The data
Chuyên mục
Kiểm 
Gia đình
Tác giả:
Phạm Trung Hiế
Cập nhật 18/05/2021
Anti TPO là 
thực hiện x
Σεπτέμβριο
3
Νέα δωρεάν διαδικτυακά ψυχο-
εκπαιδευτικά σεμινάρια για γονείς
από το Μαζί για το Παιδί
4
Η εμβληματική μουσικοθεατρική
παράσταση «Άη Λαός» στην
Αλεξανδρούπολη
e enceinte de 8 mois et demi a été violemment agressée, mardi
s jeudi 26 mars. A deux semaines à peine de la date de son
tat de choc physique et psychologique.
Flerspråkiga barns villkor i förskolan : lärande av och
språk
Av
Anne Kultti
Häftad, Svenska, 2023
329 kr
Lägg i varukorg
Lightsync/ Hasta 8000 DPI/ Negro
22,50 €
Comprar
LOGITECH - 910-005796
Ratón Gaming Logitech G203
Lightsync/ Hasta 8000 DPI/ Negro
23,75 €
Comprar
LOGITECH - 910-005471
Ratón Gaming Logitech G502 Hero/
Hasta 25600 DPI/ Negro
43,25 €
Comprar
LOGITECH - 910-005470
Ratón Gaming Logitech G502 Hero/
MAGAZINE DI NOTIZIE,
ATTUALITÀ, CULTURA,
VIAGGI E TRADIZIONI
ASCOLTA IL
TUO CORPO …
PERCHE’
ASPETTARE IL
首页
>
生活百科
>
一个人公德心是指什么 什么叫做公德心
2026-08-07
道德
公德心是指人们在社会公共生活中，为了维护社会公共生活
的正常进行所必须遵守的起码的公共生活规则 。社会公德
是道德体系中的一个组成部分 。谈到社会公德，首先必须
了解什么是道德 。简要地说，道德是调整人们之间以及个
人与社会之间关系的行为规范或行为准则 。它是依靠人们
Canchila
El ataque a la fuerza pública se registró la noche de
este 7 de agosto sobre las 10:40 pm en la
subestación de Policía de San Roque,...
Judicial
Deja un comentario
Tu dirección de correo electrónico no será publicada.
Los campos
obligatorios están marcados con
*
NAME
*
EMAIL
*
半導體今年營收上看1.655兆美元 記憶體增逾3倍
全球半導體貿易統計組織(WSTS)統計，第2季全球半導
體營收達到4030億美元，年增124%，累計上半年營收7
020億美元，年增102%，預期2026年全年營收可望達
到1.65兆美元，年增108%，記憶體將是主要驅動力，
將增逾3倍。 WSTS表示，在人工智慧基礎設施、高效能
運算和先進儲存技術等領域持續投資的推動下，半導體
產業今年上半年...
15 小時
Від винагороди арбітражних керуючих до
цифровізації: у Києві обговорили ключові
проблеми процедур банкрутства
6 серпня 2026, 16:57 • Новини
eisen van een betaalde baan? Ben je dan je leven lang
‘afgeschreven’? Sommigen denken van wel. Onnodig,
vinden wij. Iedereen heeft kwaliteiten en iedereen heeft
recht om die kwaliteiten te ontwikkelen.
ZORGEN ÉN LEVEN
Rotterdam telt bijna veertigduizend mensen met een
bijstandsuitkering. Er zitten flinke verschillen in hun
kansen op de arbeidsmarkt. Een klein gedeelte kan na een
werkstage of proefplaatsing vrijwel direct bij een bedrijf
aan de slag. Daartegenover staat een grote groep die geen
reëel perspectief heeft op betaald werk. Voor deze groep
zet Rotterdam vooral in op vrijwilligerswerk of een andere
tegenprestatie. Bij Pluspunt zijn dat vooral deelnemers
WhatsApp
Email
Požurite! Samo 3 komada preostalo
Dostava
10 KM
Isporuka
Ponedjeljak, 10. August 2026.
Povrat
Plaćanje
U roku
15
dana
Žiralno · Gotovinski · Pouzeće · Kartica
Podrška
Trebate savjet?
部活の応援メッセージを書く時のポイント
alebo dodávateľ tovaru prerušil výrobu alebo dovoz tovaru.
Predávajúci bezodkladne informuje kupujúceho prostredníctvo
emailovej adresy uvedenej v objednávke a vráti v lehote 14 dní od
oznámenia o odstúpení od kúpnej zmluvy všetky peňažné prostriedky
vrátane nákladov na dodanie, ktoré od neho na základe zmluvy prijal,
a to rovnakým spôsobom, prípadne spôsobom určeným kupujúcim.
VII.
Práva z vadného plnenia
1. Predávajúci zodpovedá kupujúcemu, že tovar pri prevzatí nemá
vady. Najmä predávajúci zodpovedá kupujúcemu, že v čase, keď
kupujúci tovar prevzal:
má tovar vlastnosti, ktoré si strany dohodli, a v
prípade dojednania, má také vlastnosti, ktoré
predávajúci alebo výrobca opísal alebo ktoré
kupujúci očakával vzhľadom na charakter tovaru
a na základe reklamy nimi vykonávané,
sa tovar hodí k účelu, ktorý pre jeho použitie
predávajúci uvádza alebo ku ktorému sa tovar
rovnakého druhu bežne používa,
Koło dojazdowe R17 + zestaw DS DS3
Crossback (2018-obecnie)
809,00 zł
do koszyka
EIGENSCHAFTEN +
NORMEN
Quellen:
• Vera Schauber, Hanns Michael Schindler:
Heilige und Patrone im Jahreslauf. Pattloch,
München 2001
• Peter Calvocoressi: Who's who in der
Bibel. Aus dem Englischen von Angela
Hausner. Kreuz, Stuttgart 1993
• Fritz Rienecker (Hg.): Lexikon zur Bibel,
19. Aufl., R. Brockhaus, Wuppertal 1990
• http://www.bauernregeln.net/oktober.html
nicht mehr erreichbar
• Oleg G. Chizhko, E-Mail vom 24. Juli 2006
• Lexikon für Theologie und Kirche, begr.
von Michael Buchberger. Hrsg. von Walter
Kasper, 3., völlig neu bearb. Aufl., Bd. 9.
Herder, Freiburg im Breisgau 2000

Task details
Nothing may be dropped or altered. Copy every line above.

Task result
Chuyên mục
Kiểm 
Gia đình
Tác giả:
Phạm Trung Hiế
Cập nhật 18/05/2021
Anti TPO là 
thực hiện x
Σεπτέμβριο
3
Νέα δωρεάν διαδικτυακά ψυχο-
εκπαιδευτικά σεμινάρια για γονείς
από το Μαζί για το Παιδί
4
Η εμβληματική μουσικοθεατρική
παράσταση «Άη Λαός» στην
Αλεξανδρούπολη
e enceinte de 8 mois et demi a été violemment agressée, mardi
s jeudi 26 mars. A deux semaines à peine de la date de son
tat de choc physique et psychologique.
Flerspråkiga barns villkor i förskolan : lärande av och
språk
Av
Anne Kultti
Häftad, Svenska, 2023
329 kr
Lägg i varukorg
Lightsync/ Hasta 8000 DPI/ Negro
22,50 €
Comprar
LOGITECH - 910-005796
Ratón Gaming Logitech G203
Lightsync/ Hasta 8000 DPI/ Negro
23,75 €
Comprar
LOGITECH - 910-005471
Ratón Gaming Logitech G502 Hero/
Hasta 25600 DPI/ Negro
43,25 €
Comprar
LOGITECH - 910-005470
Ratón Gaming Logitech G502 Hero/
MAGAZINE DI NOTIZIE,
ATTUALITÀ, CULTURA,
VIAGGI E TRADIZIONI
ASCOLTA IL
TUO CORPO …
PERCHE’
ASPETTARE IL
首页
>
生活百科
>
一个人公德心是指什么 什么叫做公德心
2026-08-07
道德
公德心是指人们在社会公共生活中，为了维护社会公共生活
的正常进行所必须遵守的起码的公共生活规则 。社会公德
是道德体系中的一个组成部分 。谈到社会公德，首先必须
了解什么是道德 。简要地说，道德是调整人们之间以及个
人与社会之间关系的行为规范或行为准则 。它是依靠人们
Canchila
El ataque a la fuerza pública se registró la noche de
este 7 de agosto sobre las 10:40 pm en la
subestación de Policía de San Roque,...
Judicial
Deja un comentario
Tu dirección de correo electrónico no será publicada.
Los campos
obligatorios están marcados con
*
NAME
*
EMAIL
*
半導體今年營收上看1.655兆美元 記憶體增逾3倍
全球半導體貿易統計組織(WSTS)統計，第2季全球半導
體營收達到4030億美元，年增124%，累計上半年營收7
020億美元，年增102%，預期2026年全年營收可望達
到1.65兆美元，年增108%，記憶體將是主要驅動力，
將增逾3倍。 WSTS表示，在人工智慧基礎設施、高效能
運算和先進儲存技術等領域持續投資的推動下，半導體
產業今年上半年...
15 小時
Від винагороди арбітражних керуючих до
цифровізації: у Києві обговорили ключові
проблеми процедур банкрутства
6 серпня 2026, 16:57 • Новини
eisen van een betaalde baan? Ben je dan je leven lang
‘afgeschreven’? Sommigen denken van wel. Onnodig,
vinden wij. Iedereen heeft kwaliteiten en iedereen heeft
recht om die kwaliteiten te ontwikkelen.
ZORGEN ÉN LEVEN
Rotterdam telt bijna veertigduizend mensen met een
bijstandsuitkering. Er zitten flinke verschillen in hun
kansen op de arbeidsmarkt. Een klein gedeelte kan na een
werkstage of proefplaatsing vrijwel direct bij een bedrijf
aan de slag. Daartegenover staat een grote groep die geen
reëel perspectief heeft op betaald werk. Voor deze groep
zet Rotterdam vooral in op vrijwilligerswerk of een andere
tegenprestatie. Bij Pluspunt zijn dat vooral deelnemers
WhatsApp
Email
Požurite! Samo 3 komada preostalo
Dostava
10 KM
Isporuka
Ponedjeljak, 10. August 2026.
Povrat
Plaćanje
U roku
15
dana
Žiralno · Gotovinski · Pouzeće · Kartica
Podrška
Trebate savjet?
部活の応援メッセージを書く時のポイント
alebo dodávateľ tovaru prerušil výrobu alebo dovoz tovaru.
Predávajúci bezodkladne informuje kupujúceho prostredníctvo
emailovej adresy uvedenej v objednávke a vráti v lehote 14 dní od
oznámenia o odstúpení od kúpnej zmluvy všetky peňažné prostriedky
vrátane nákladov na dodanie, ktoré od neho na základe zmluvy prijal,
a to rovnakým spôsobom, prípadne spôsobom určeným kupujúcim.
VII.
Práva z vadného plnenia
1. Predávajúci zodpovedá kupujúcemu, že tovar pri prevzatí nemá
vady. Najmä predávajúci zodpovedá kupujúcemu, že v čase, keď
kupujúci tovar prevzal:
má tovar vlastnosti, ktoré si strany dohodli, a v
prípade dojednania, má také vlastnosti, ktoré
predávajúci alebo výrobca opísal alebo ktoré
kupujúci očakával vzhľadom na charakter tovaru
a na základe reklamy nimi vykonávané,
sa tovar hodí k účelu, ktorý pre jeho použitie
predávajúci uvádza alebo ku ktorému sa tovar
rovnakého druhu bežne používa,
Koło dojazdowe R17 + zestaw DS DS3
Crossback (2018-obecnie)
809,00 zł
do koszyka
EIGENSCHAFTEN +
NORMEN
Quellen:
• Vera Schauber, Hanns Michael Schindler:
Heilige und Patrone im Jahreslauf. Pattloch,
München 2001
• Peter Calvocoressi: Who's who in der
Bibel. Aus dem Englischen von Angela
Hausner. Kreuz, Stuttgart 1993
• Fritz Rienecker (Hg.): Lexikon zur Bibel,
19. Aufl., R. Brockhaus, Wuppertal 1990
• http://www.bauernregeln.net/oktober.html
nicht mehr erreichbar
• Oleg G. Chizhko, E-Mail vom 24. Juli 2006
• Lexikon für Theologie und Kirche, begr.
von Michael Buchberger. Hrsg. von Walter
Kasper, 3., völlig neu bearb. Aufl., Bd. 9.
Herder, Freiburg im Breisgau 2000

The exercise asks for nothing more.